• _Task description_: Copy every line of text in the material below word for word, leaving out the pictures.

::: Source data

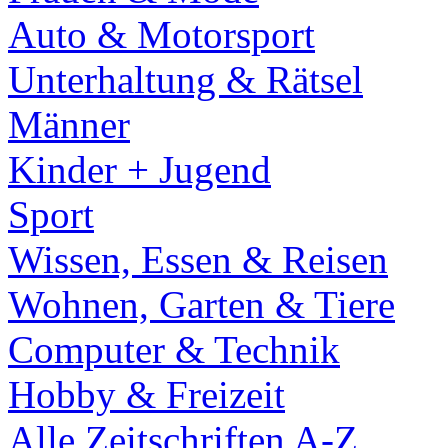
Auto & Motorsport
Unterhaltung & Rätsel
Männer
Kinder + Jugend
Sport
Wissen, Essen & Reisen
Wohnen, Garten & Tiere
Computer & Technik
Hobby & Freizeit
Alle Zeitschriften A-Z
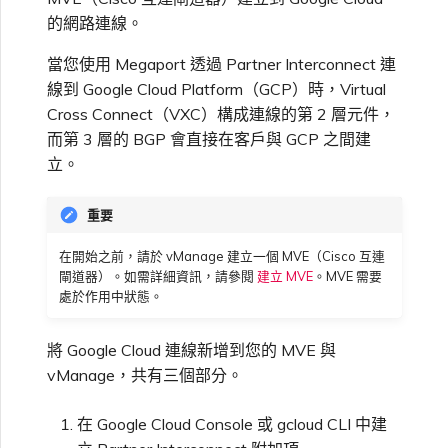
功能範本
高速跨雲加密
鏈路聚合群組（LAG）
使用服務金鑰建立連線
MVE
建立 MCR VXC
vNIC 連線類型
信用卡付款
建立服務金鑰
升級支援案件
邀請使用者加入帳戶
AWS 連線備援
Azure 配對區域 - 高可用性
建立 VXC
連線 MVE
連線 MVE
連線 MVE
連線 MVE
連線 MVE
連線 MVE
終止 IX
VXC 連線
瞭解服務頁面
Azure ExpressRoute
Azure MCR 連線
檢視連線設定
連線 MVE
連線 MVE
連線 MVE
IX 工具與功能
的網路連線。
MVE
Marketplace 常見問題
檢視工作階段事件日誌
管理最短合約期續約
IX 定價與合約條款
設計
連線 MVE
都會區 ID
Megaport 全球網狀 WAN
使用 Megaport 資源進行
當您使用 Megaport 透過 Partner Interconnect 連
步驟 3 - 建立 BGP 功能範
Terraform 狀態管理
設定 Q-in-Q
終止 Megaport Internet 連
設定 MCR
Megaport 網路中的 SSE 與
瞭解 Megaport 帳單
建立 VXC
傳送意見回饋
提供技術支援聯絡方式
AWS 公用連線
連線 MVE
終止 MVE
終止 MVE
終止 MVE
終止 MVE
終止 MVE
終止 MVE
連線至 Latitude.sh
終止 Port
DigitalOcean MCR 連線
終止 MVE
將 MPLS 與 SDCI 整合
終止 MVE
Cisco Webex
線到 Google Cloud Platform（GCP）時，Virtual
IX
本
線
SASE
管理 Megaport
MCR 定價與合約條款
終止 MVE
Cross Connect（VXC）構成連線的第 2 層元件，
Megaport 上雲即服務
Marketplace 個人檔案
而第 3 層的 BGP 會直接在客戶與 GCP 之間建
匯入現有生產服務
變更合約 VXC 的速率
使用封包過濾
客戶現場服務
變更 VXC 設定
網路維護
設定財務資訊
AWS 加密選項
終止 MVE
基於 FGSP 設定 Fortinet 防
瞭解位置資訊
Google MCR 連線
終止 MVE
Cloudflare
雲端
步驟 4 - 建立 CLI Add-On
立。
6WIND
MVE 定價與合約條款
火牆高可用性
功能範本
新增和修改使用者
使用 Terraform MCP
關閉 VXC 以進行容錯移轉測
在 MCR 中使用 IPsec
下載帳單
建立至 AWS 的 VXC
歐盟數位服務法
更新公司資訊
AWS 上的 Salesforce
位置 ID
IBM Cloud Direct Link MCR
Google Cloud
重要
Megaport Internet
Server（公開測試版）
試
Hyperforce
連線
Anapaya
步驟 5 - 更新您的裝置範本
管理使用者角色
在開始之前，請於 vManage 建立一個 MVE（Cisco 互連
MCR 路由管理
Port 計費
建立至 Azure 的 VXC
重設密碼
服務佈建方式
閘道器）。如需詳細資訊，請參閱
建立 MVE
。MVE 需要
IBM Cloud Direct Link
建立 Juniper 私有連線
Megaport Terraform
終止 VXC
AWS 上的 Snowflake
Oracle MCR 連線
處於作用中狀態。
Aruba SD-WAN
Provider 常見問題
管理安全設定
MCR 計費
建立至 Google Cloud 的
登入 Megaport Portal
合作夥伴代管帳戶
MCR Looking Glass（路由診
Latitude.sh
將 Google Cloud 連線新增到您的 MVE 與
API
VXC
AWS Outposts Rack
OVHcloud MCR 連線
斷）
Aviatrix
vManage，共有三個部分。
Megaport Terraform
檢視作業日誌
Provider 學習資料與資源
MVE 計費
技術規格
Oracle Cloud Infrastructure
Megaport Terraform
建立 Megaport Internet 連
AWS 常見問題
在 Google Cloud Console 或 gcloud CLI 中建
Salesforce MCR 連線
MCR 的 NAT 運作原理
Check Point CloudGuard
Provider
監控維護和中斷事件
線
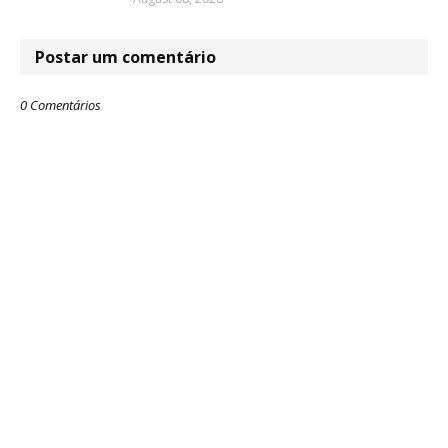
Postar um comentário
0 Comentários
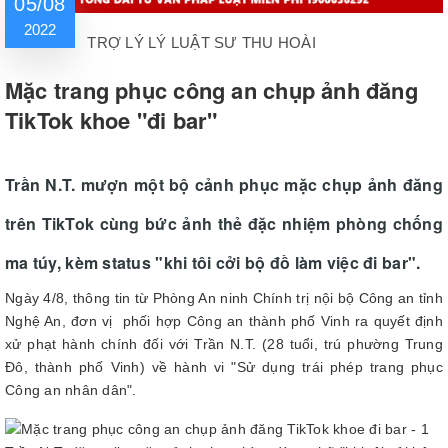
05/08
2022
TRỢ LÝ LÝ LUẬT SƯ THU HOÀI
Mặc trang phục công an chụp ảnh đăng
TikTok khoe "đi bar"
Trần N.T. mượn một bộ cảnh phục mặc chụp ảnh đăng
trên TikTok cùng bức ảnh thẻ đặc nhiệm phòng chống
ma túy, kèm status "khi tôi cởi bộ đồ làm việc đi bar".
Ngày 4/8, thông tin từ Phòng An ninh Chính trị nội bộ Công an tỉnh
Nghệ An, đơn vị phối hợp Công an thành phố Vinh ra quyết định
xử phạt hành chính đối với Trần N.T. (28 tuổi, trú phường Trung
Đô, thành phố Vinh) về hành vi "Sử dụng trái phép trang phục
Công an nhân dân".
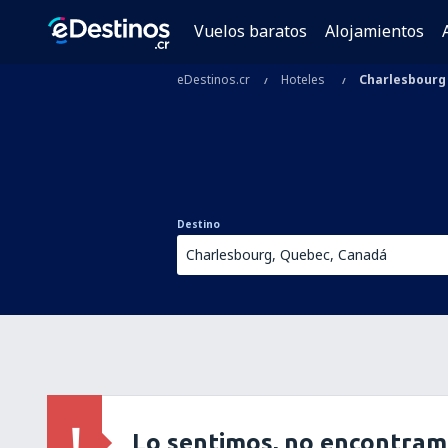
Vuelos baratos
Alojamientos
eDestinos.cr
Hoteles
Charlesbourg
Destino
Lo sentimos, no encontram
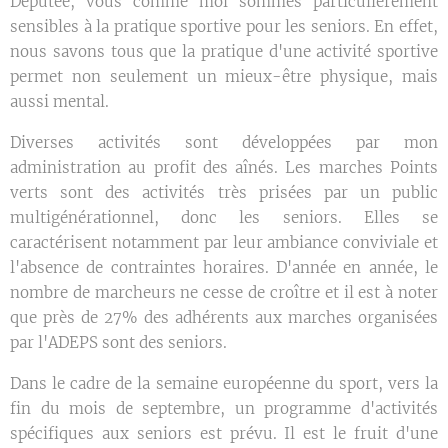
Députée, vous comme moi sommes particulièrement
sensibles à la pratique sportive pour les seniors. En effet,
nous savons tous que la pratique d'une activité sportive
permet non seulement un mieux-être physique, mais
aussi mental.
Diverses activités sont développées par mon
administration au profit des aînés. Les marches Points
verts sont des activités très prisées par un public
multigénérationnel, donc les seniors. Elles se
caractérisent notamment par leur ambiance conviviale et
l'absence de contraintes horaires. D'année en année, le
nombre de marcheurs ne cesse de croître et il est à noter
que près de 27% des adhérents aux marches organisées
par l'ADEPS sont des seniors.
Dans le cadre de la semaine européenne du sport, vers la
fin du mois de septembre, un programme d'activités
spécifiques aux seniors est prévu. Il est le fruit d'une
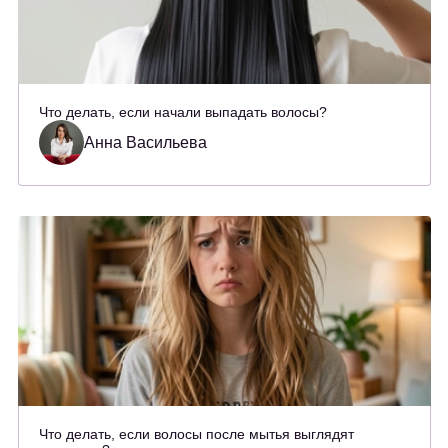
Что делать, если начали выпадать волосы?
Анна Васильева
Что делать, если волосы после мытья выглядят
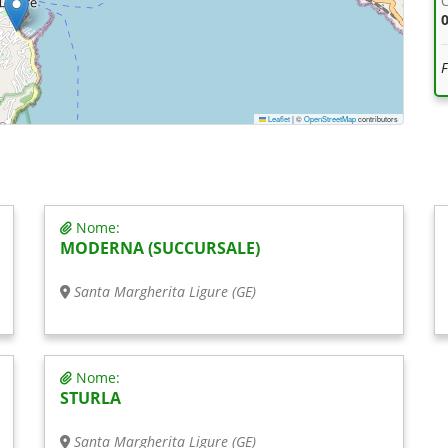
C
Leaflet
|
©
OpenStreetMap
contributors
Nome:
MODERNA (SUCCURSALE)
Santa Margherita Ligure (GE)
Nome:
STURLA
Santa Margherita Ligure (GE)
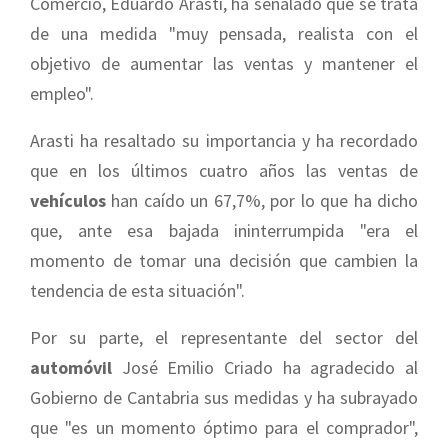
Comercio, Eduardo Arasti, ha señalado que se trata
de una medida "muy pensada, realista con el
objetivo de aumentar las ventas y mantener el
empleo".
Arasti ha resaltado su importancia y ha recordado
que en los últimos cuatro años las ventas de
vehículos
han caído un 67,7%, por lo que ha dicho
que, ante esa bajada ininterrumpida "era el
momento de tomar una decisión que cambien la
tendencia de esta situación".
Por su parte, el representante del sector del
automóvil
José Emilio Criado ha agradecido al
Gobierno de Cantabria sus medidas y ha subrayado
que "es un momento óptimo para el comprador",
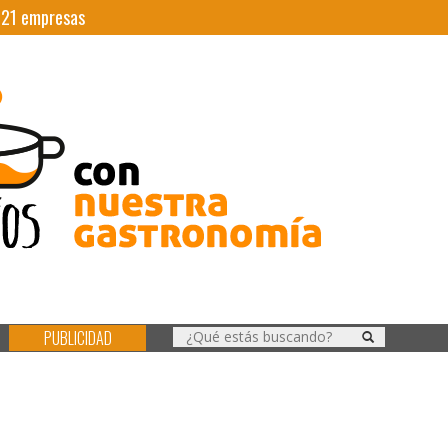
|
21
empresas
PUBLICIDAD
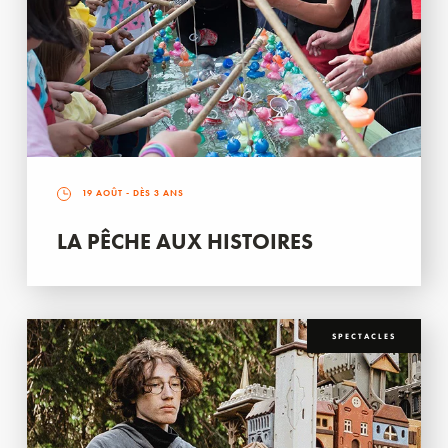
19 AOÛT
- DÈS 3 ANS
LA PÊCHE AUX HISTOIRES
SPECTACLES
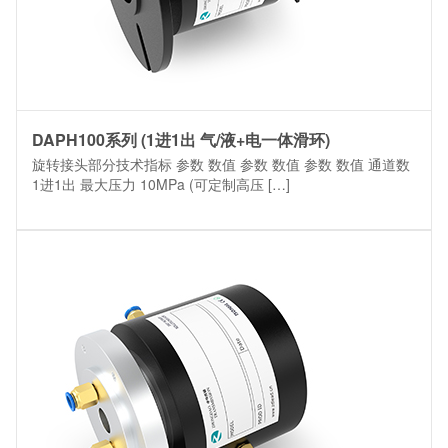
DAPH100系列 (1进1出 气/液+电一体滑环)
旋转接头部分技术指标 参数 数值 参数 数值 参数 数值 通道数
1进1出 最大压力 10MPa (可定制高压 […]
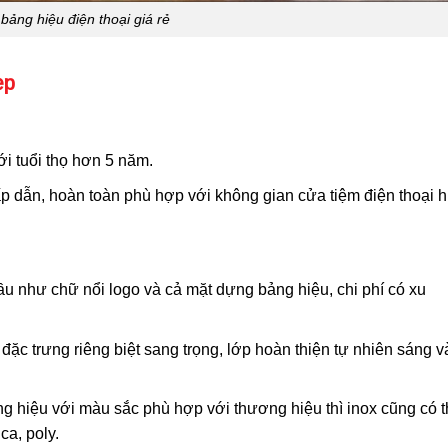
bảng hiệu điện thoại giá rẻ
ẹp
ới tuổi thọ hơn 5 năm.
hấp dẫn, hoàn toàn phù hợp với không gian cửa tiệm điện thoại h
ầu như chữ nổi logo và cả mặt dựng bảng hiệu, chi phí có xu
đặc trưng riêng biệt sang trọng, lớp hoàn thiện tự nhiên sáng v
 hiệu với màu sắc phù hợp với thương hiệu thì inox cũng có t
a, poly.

::::::

• _Solution to the problem_:
Auto & Motorsport
Unterhaltung & Rätsel
Männer
Kinder + Jugend
Sport
Wissen, Essen & Reisen
Wohnen, Garten & Tiere
Computer & Technik
Hobby & Freizeit
Alle Zeitschriften A-Z
功能範本
高速跨雲加密
鏈路聚合群組（LAG）
使用服務金鑰建立連線
MVE
建立 MCR VXC
vNIC 連線類型
信用卡付款
建立服務金鑰
升級支援案件
邀請使用者加入帳戶
AWS 連線備援
Azure 配對區域 - 高可用性
建立 VXC
連線 MVE
連線 MVE
連線 MVE
連線 MVE
連線 MVE
連線 MVE
終止 IX
VXC 連線
瞭解服務頁面
Azure ExpressRoute
Azure MCR 連線
檢視連線設定
連線 MVE
連線 MVE
連線 MVE
IX 工具與功能
的網路連線。
MVE
Marketplace 常見問題
檢視工作階段事件日誌
管理最短合約期續約
IX 定價與合約條款
設計
連線 MVE
都會區 ID
Megaport 全球網狀 WAN
使用 Megaport 資源進行
當您使用 Megaport 透過 Partner Interconnect 連
步驟 3 - 建立 BGP 功能範
Terraform 狀態管理
設定 Q-in-Q
終止 Megaport Internet 連
設定 MCR
Megaport 網路中的 SSE 與
瞭解 Megaport 帳單
建立 VXC
傳送意見回饋
提供技術支援聯絡方式
AWS 公用連線
連線 MVE
終止 MVE
終止 MVE
終止 MVE
終止 MVE
終止 MVE
終止 MVE
連線至 Latitude.sh
終止 Port
DigitalOcean MCR 連線
終止 MVE
將 MPLS 與 SDCI 整合
終止 MVE
Cisco Webex
線到 Google Cloud Platform（GCP）時，Virtual
IX
本
線
SASE
管理 Megaport
MCR 定價與合約條款
終止 MVE
Cross Connect（VXC）構成連線的第 2 層元件，
Megaport 上雲即服務
Marketplace 個人檔案
而第 3 層的 BGP 會直接在客戶與 GCP 之間建
匯入現有生產服務
變更合約 VXC 的速率
使用封包過濾
客戶現場服務
變更 VXC 設定
網路維護
設定財務資訊
AWS 加密選項
終止 MVE
基於 FGSP 設定 Fortinet 防
瞭解位置資訊
Google MCR 連線
終止 MVE
Cloudflare
雲端
步驟 4 - 建立 CLI Add-On
立。
6WIND
MVE 定價與合約條款
火牆高可用性
功能範本
新增和修改使用者
使用 Terraform MCP
關閉 VXC 以進行容錯移轉測
在 MCR 中使用 IPsec
下載帳單
建立至 AWS 的 VXC
歐盟數位服務法
更新公司資訊
AWS 上的 Salesforce
位置 ID
IBM Cloud Direct Link MCR
Google Cloud
重要
Megaport Internet
Server（公開測試版）
試
Hyperforce
連線
Anapaya
步驟 5 - 更新您的裝置範本
管理使用者角色
在開始之前，請於 vManage 建立一個 MVE（Cisco 互連
MCR 路由管理
Port 計費
建立至 Azure 的 VXC
重設密碼
服務佈建方式
閘道器）。如需詳細資訊，請參閱
建立 MVE
。MVE 需要
IBM Cloud Direct Link
建立 Juniper 私有連線
Megaport Terraform
終止 VXC
AWS 上的 Snowflake
Oracle MCR 連線
處於作用中狀態。
Aruba SD-WAN
Provider 常見問題
管理安全設定
MCR 計費
建立至 Google Cloud 的
登入 Megaport Portal
合作夥伴代管帳戶
MCR Looking Glass（路由診
Latitude.sh
將 Google Cloud 連線新增到您的 MVE 與
API
VXC
AWS Outposts Rack
OVHcloud MCR 連線
斷）
Aviatrix
vManage，共有三個部分。
Megaport Terraform
檢視作業日誌
Provider 學習資料與資源
MVE 計費
技術規格
Oracle Cloud Infrastructure
Megaport Terraform
建立 Megaport Internet 連
AWS 常見問題
在 Google Cloud Console 或 gcloud CLI 中建
Salesforce MCR 連線
MCR 的 NAT 運作原理
Check Point CloudGuard
Provider
監控維護和中斷事件
線
Postar um comentário
0 Comentários
05/08
2022
TRỢ LÝ LÝ LUẬT SƯ THU HOÀI
Mặc trang phục công an chụp ảnh đăng
TikTok khoe "đi bar"
Trần N.T. mượn một bộ cảnh phục mặc chụp ảnh đăng
trên TikTok cùng bức ảnh thẻ đặc nhiệm phòng chống
ma túy, kèm status "khi tôi cởi bộ đồ làm việc đi bar".
Ngày 4/8, thông tin từ Phòng An ninh Chính trị nội bộ Công an tỉnh
Nghệ An, đơn vị phối hợp Công an thành phố Vinh ra quyết định
xử phạt hành chính đối với Trần N.T. (28 tuổi, trú phường Trung
Đô, thành phố Vinh) về hành vi "Sử dụng trái phép trang phục
Công an nhân dân".
Vuelos baratos
Alojamientos
eDestinos.cr
Hoteles
Charlesbourg
Destino
Lo sentimos, no encontram
Députée, vous comme moi sommes particulièrement
sensibles à la pratique sportive pour les seniors. En effet,
nous savons tous que la pratique d'une activité sportive
permet non seulement un mieux-être physique, mais
aussi mental.
Diverses activités sont développées par mon
administration au profit des aînés. Les marches Points
verts sont des activités très prisées par un public
multigénérationnel, donc les seniors. Elles se
caractérisent notamment par leur ambiance conviviale et
l'absence de contraintes horaires. D'année en année, le
nombre de marcheurs ne cesse de croître et il est à noter
que près de 27% des adhérents aux marches organisées
par l'ADEPS sont des seniors.
Dans le cadre de la semaine européenne du sport, vers la
fin du mois de septembre, un programme d'activités
spécifiques aux seniors est prévu. Il est le fruit d'une
Что делать, если начали выпадать волосы?
Анна Васильева
Что делать, если волосы после мытья выглядят
C
Leaflet
|
©
OpenStreetMap
contributors
Nome:
MODERNA (SUCCURSALE)
Santa Margherita Ligure (GE)
Nome:
STURLA
Santa Margherita Ligure (GE)
Comercio, Eduardo Arasti, ha señalado que se trata
de una medida "muy pensada, realista con el
objetivo de aumentar las ventas y mantener el
empleo".
Arasti ha resaltado su importancia y ha recordado
que en los últimos cuatro años las ventas de
vehículos
han caído un 67,7%, por lo que ha dicho
que, ante esa bajada ininterrumpida "era el
momento de tomar una decisión que cambien la
tendencia de esta situación".
Por su parte, el representante del sector del
automóvil
José Emilio Criado ha agradecido al
Gobierno de Cantabria sus medidas y ha subrayado
que "es un momento óptimo para el comprador",
|
21
empresas
PUBLICIDAD
19 AOÛT
- DÈS 3 ANS
LA PÊCHE AUX HISTOIRES
SPECTACLES
DAPH100系列 (1进1出 气/液+电一体滑环)
旋转接头部分技术指标 参数 数值 参数 数值 参数 数值 通道数
1进1出 最大压力 10MPa (可定制高压 […]
bảng hiệu điện thoại giá rẻ
ẹp
ới tuổi thọ hơn 5 năm.
hấp dẫn, hoàn toàn phù hợp với không gian cửa tiệm điện thoại h
ầu như chữ nổi logo và cả mặt dựng bảng hiệu, chi phí có xu
đặc trưng riêng biệt sang trọng, lớp hoàn thiện tự nhiên sáng v
 hiệu với màu sắc phù hợp với thương hiệu thì inox cũng có t
a, poly.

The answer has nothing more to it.